__WORK ORDER__:
Repeat exactly the lines below that lie between the line with "M731,2081L832,2027" and the line with "M816,2327L855,2299", counting both of those lines as part of the answer.

__DATA FOR ANALYSIS__:
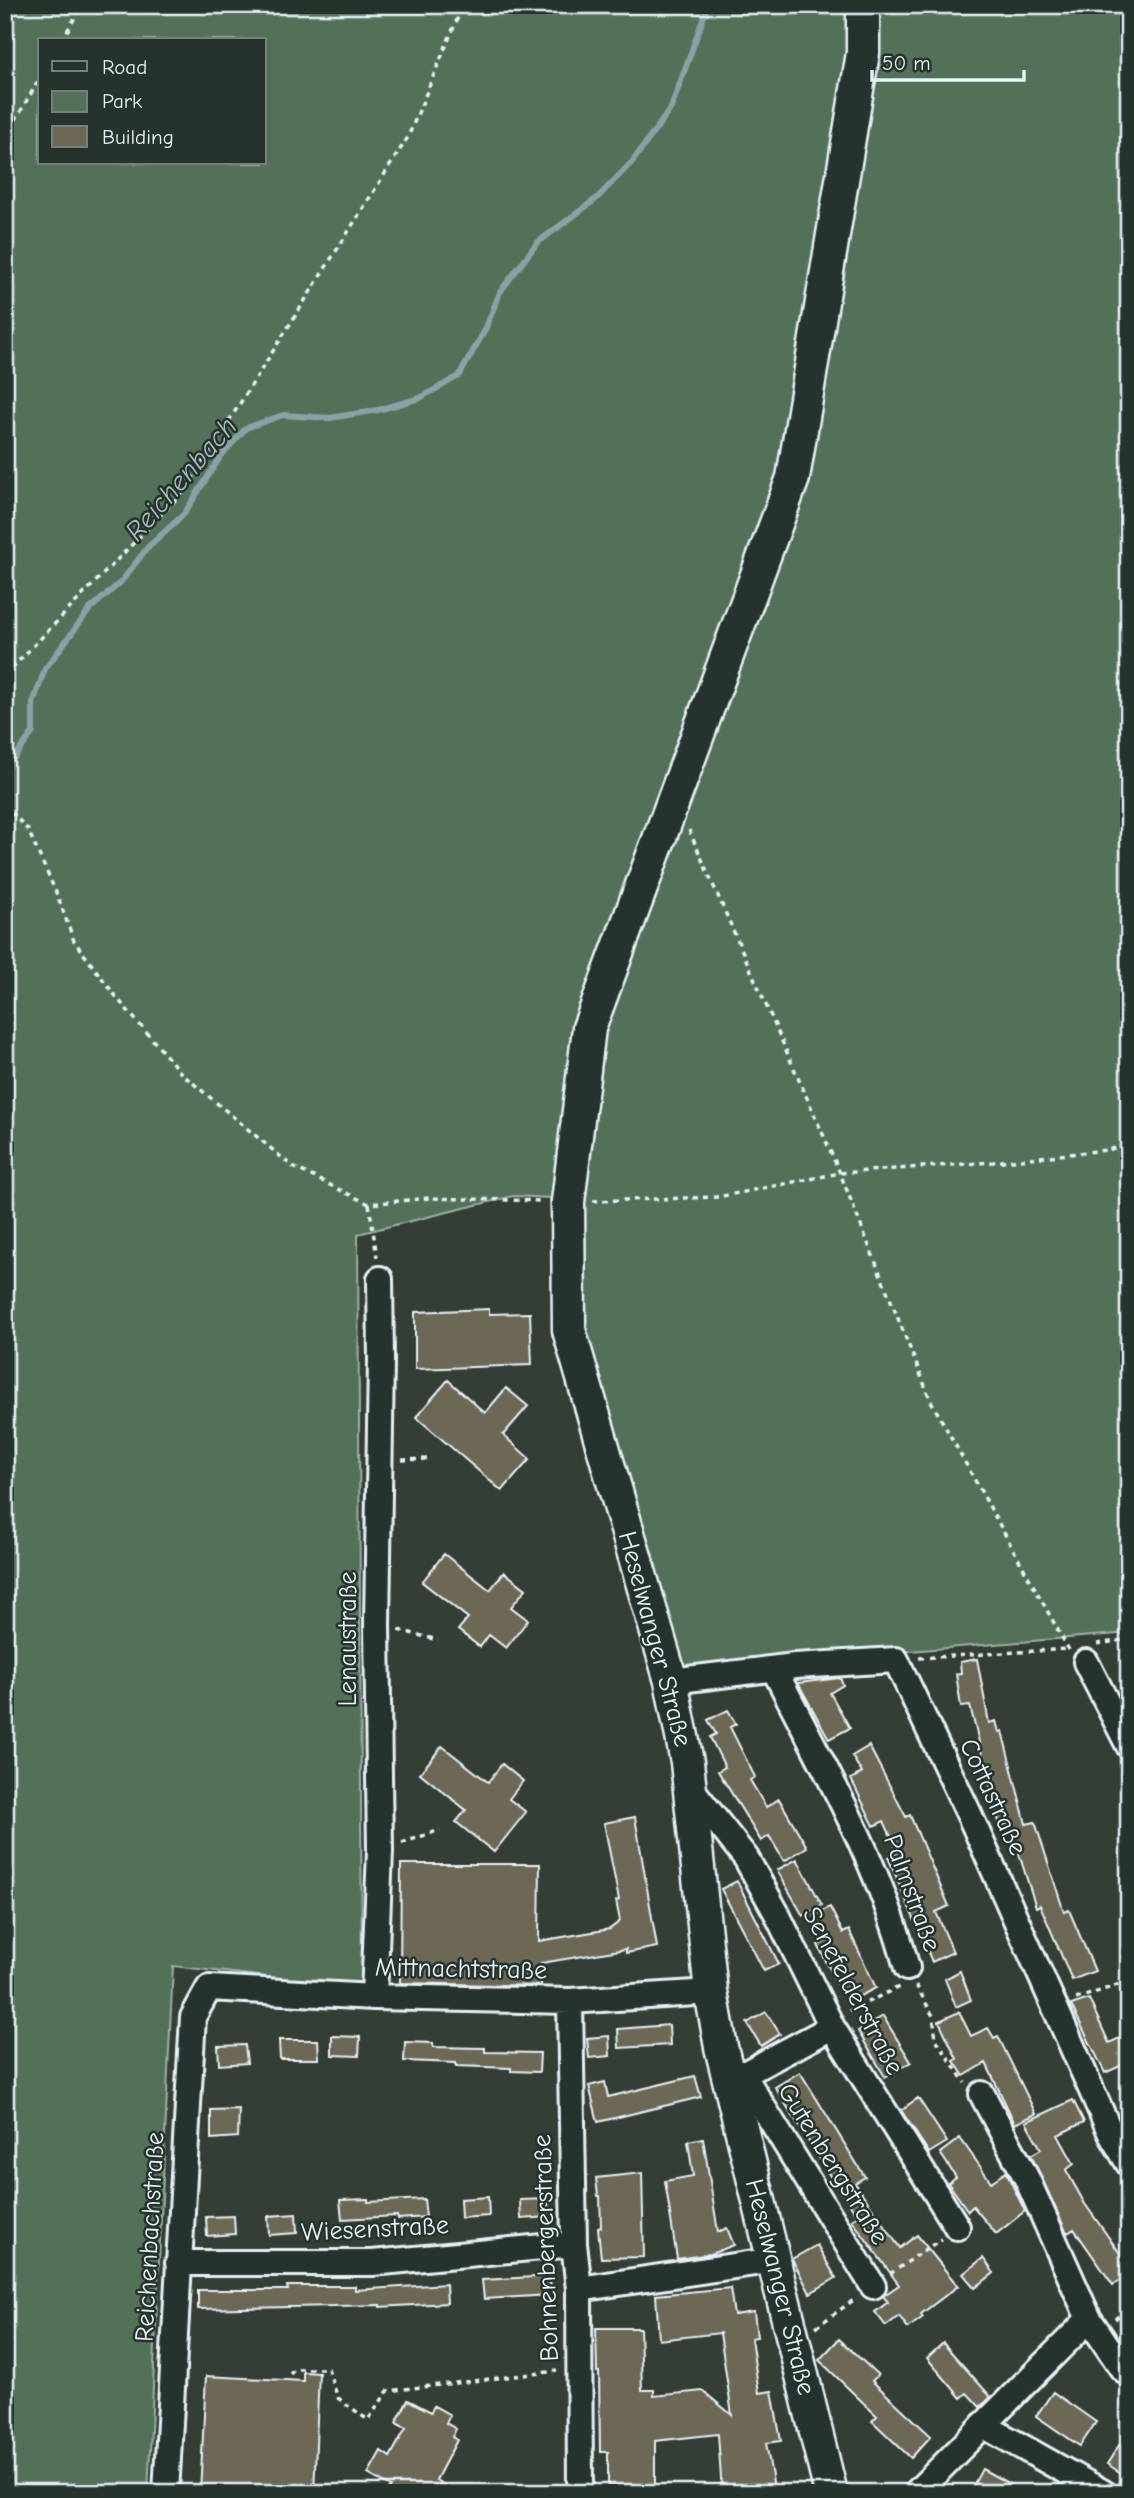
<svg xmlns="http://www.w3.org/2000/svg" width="1134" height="2498" font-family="'Comic Neue',sans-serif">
	<rect width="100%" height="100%" fill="#343e35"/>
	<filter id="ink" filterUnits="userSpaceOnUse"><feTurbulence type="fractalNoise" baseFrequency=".0143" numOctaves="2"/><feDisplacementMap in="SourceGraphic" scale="14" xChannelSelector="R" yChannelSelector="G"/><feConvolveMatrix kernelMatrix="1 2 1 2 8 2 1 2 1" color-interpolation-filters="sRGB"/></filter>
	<g filter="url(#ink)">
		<!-- green -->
		<path fill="#537159" stroke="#9eb1a8" stroke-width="2" fill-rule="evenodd" d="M5,5H1129V1633L653,1672L558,1330L550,1198L513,1196L358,1234L362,1988L173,1966L148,2493H5ZM40,40H264V163H40Z"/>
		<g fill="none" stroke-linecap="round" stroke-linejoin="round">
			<!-- stream -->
			<path stroke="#89a2a6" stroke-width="6" d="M5,763L15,757L33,732V703L45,669L90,609L121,582L147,548L184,514L221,456L246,428L283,415L330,418L378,410L420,398L459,376L485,330L500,292L537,243L596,199L633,161L671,108L708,5"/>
		</g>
		<!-- building -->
		<path fill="#6d6856" stroke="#e8f1f8" stroke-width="2" d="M489,1309V1314L530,1313L532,1365L415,1369V1312Z
			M448,1380L485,1413L506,1388L528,1406L503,1435L530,1459L502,1491L416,1417Z
			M444,1554L490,1590L504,1572L526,1589L511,1607L528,1620L506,1648L489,1635L480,1647L458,1630L468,1618L422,1582Z
			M977,1659L989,1723L996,1721L999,1732L1002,1731L1026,1824L1035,1822L1064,1912L1069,1910L1095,1971L1072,1980L1040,1905L1036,1907L1009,1823L1000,1826L970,1706L961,1707L956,1674L961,1673L960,1662Z
			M840,1678L843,1685L830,1693L850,1728L829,1739L798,1683Z
			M728,1710L736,1724L730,1727L755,1777L750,1780L766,1807L779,1799L807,1847L784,1861L769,1836L761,1841L718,1771L725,1767L710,1737L716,1734L708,1720Z
			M442,1746L488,1782L502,1764L523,1781L509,1799L526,1812L494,1852L456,1822L466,1810L420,1773Z
			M869,1746L906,1817L910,1815L949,1906L936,1912L953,1952L932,1962L888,1857L898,1852L884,1821L874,1826L851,1779L862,1773L852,1756Z
			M635,1817L657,1947L626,1953V1949L541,1963V1986L400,1983L401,1864H540L539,1941L610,1929L620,1921L616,1901L619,1900L604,1823Z
			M797,1859L822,1905L803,1916L777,1870Z
			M737,1881L779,1964L764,1971L721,1889Z
			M830,1907L843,1933L849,1930L876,1988L856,1998L851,1988L841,1992L818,1945L828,1940L814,1915Z
			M960,1971L971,2000L956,2007L945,1979Z
			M1089,1999L1109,2043L1124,2036L1129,2046V2062L1105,2073L1071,2005Z
			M766,2012L780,2034L761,2046L747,2023Z
			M959,2012L971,2036L988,2028L994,2038L998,2036L1036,2114L1015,2124L986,2063L964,2076L954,2061L957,2059L939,2021Z
			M883,2016L911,2062L885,2077L858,2031Z
			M669,2025L670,2045L619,2048L618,2029Z
			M332,2036L360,2037L359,2056L332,2055Z
			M609,2036L610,2056L589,2058L587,2038Z
			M279,2040H318L319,2059H280Z
			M405,2042L433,2043V2047L485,2048V2052L540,2053L539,2072L511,2071V2068L456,2066V2063L404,2061Z
			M245,2045L247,2063L219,2065L218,2046Z
			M800,2072L865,2177L855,2183L900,2248L917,2235L958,2286L921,2314L923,2317L908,2328L899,2316L886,2326L875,2312L888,2302L883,2296L899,2285L852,2220L858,2216L841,2191L840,2192L775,2087Z
			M695,2076L701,2097L598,2122L589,2086L605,2082L608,2097Z
			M918,2098L947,2142L929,2153L901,2110Z
			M1073,2100L1084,2122L1058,2135L1074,2164L1066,2170L1085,2204L1129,2266V2274L1113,2285L1074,2229L1068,2233L1065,2229L1031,2155L1041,2149L1026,2122Z
			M239,2109L238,2137L211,2139V2110Z
			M703,2138L718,2232L727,2228L734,2245L711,2254L677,2259L665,2181L693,2176L688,2141Z
			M960,2138L991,2182L1006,2172L1025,2211L996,2234L973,2206L968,2211L948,2183L956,2177L940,2153Z
			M642,2173L644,2257L601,2258L598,2228L601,2227L600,2196H598L596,2178Z
			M488,2197L489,2216L461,2218L460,2199Z
			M368,2199V2202L424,2199L426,2217L398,2219L397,2216L342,2219L340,2200Z
			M548,2199L549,2217L521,2219L520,2200Z
			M296,2214L297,2233L269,2235L268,2216Z
			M234,2216L235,2234L207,2236L206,2217Z
			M817,2245L836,2278L810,2293L792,2259Z
			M983,2258L994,2273L975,2288L963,2274Z
			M550,2276L551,2295L484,2299L482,2280Z
			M446,2284L447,2303L380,2307V2305L198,2309V2290H288L287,2286H355V2290Z
			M730,2288L734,2315L754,2312L757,2337L751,2338L759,2393L772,2391L781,2441L766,2443L775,2493H722L718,2434L655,2441V2486H608V2452H600L599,2372H597L596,2328H640L642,2390H654V2396L703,2391L732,2415L720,2333L659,2340L656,2295Z
			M839,2339L878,2375L872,2381L931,2436L911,2458L872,2421L877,2416L819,2360Z
			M943,2343L991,2397L980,2407L967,2393L961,2398L927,2358Z
			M303,2372L319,2373L314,2493H200L206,2376L303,2381Z
			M1053,2392L1096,2422L1080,2446L1036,2416Z
			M408,2400L431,2412L434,2406L450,2415L446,2423L456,2429L452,2437L457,2440L436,2480L457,2493H387L391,2487L368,2474L381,2451L390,2457L406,2428L396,2423Z
			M1129,2430V2478L1107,2464Z
			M982,2469L1026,2493H969Z"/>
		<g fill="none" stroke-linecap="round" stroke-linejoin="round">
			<!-- minor casing -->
			<g stroke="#e8f1f8" stroke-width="30">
				<path id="minor" d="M1086,1662L1129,1746
					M774,1669C824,1768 878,1860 907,1968
					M671,1681L795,1666L896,1660L970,1816L1111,2134L1129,2164
					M690,1787L746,1858L776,1912L832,2027L957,2227
					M374,1997L380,1851L377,1624L381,1360L380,1279
					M570,2001L574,2244L579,2289L580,2493
					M742,2073L873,2286
					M731,2081L832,2027
					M982,2094L1027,2179L1089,2319L1122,2368L1129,2374
					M178,2263H372L574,2244
					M579,2289L774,2260
					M983,2425L1104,2493
					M166,2493L193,2017L209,1988L374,1997L570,2001L711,1992
					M916,2493L1089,2319"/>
			</g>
			<!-- tertiary casing -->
			<g stroke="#e8f1f8" stroke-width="37">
				<path id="tertiary" d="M831,2493L721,2047L711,1992L687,1762L671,1681L569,1330L568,1202L589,1028L793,478L863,53V5"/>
			</g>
			<!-- path -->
			<path stroke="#e8f1f8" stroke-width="3.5" stroke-dasharray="5 5" stroke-linecap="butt" d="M62,40L82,5
				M5,138L40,78
				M5,675L186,489L408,137L463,5
				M5,805L28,830L58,897L74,941L117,998L181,1073L293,1167L369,1204L429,1198L543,1201
				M689,830L840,1173L931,1401L1069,1650
				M593,1201L718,1197L840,1173L993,1162L1107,1150L1129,1144
				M369,1204L377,1257
				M402,1460L428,1459
				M399,1630L438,1640
				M1097,1644L1129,1639
				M919,1658L1069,1649
				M402,1843L440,1830
				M916,1985L933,2016L936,2039L965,2083
				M1076,1999L1129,1981
				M849,2011L899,1987
				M890,2274L941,2239
				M1115,2319L1129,2308
				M816,2327L855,2299
				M290,2374L295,2369H328L338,2398L368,2420L388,2391L557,2371"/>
			<!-- minor -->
			<use href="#minor" stroke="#26332d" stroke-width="24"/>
			<!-- tertiary -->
			<use href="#tertiary" stroke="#26332d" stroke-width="32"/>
		</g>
	</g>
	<g text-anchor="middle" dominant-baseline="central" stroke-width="5" stroke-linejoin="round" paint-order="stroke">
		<!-- street labels -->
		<g font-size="26" fill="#e8f1f8" stroke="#26332d">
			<text transform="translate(348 1639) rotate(-90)">Lenaustraße</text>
			<text transform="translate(655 1639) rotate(75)">Heselwanger Straße</text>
			<text transform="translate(993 1797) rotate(65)">Cottastraße</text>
			<text transform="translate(912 1893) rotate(70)">Palmstraße</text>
			<text transform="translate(461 1969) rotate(1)">Mittnachtstraße</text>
			<text transform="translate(853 1991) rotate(62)">Senefelderstraße</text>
			<text transform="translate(833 2164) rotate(58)">Gutenbergstraße</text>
			<text transform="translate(375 2229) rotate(-3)">Wiesenstraße</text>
			<text transform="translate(150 2237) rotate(-87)">Reichenbachstraße</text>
			<text transform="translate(546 2248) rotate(-92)">Bohnenbergerstraße</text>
			<text transform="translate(780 2287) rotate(76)">Heselwanger Straße</text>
		</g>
		<!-- water labels -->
		<g font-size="28" font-style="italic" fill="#a9bdc1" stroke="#26332d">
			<text transform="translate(181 479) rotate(-49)">Reichenbach</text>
		</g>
	</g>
	<!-- margin -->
	<rect width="1134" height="2498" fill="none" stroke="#26332d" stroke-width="28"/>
	<rect x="14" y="14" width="1106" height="2470" fill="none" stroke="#e8f1f8" stroke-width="2.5" filter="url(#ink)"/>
	<!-- legend -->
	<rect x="38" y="38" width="228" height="126" fill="#26332d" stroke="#747f7e" stroke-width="2"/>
	<rect x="52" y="61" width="35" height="10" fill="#26332d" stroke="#747f7e" stroke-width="2"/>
	<text x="102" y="74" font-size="21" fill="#e8f1f8">Road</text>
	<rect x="52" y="91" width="35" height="21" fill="#537159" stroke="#747f7e" stroke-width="2"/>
	<text x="102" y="108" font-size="21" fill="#e8f1f8">Park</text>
	<rect x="52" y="126" width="35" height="21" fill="#6d6856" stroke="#747f7e" stroke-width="2"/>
	<text x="102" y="144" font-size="21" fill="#e8f1f8">Building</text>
	<!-- scale -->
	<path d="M872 70v10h152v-10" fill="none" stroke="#e8f1f8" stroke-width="3.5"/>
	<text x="882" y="70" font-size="21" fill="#e8f1f8" stroke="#26332d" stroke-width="5" paint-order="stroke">50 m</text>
</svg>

__COMPLETED TASK__:
					M731,2081L832,2027
					M982,2094L1027,2179L1089,2319L1122,2368L1129,2374
					M178,2263H372L574,2244
					M579,2289L774,2260
					M983,2425L1104,2493
					M166,2493L193,2017L209,1988L374,1997L570,2001L711,1992
					M916,2493L1089,2319"/>
			</g>
			<!-- tertiary casing -->
			<g stroke="#e8f1f8" stroke-width="37">
				<path id="tertiary" d="M831,2493L721,2047L711,1992L687,1762L671,1681L569,1330L568,1202L589,1028L793,478L863,53V5"/>
			</g>
			<!-- path -->
			<path stroke="#e8f1f8" stroke-width="3.5" stroke-dasharray="5 5" stroke-linecap="butt" d="M62,40L82,5
				M5,138L40,78
				M5,675L186,489L408,137L463,5
				M5,805L28,830L58,897L74,941L117,998L181,1073L293,1167L369,1204L429,1198L543,1201
				M689,830L840,1173L931,1401L1069,1650
				M593,1201L718,1197L840,1173L993,1162L1107,1150L1129,1144
				M369,1204L377,1257
				M402,1460L428,1459
				M399,1630L438,1640
				M1097,1644L1129,1639
				M919,1658L1069,1649
				M402,1843L440,1830
				M916,1985L933,2016L936,2039L965,2083
				M1076,1999L1129,1981
				M849,2011L899,1987
				M890,2274L941,2239
				M1115,2319L1129,2308
				M816,2327L855,2299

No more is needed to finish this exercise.